Top of Material for this task
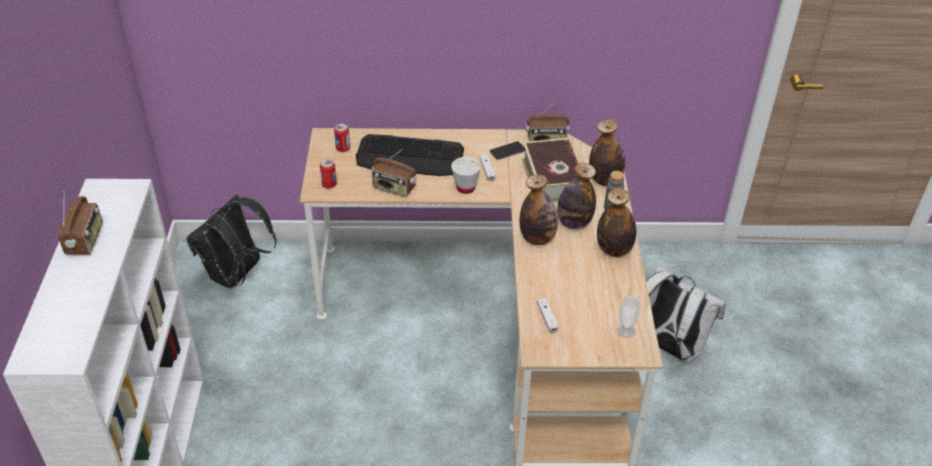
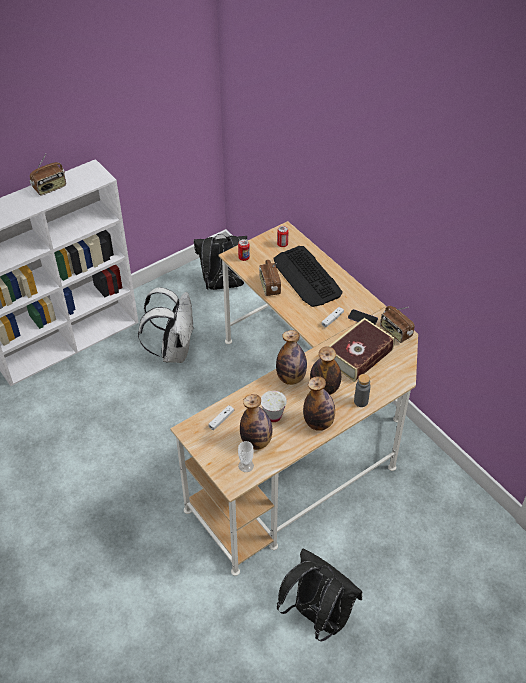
camera: 55 degrees right, 5 degrees up
white cup [451,157,481,194] -> white cup moved to [261,391,287,422]
bottle [589,119,625,186] -> bottle moved to [240,394,272,450]
white backpack [646,265,726,362] -> white backpack moved to [138,287,194,363]
none -> black backpack [277,549,362,642]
Bottom of Material for this task
__Work required__.
Copy exactly the line that contains "white cup [451,157,481,194]" and all lines after it in the listing above, through the final line, and nothing else.

__Exercise answer__.
white cup [451,157,481,194] -> white cup moved to [261,391,287,422]
bottle [589,119,625,186] -> bottle moved to [240,394,272,450]
white backpack [646,265,726,362] -> white backpack moved to [138,287,194,363]
none -> black backpack [277,549,362,642]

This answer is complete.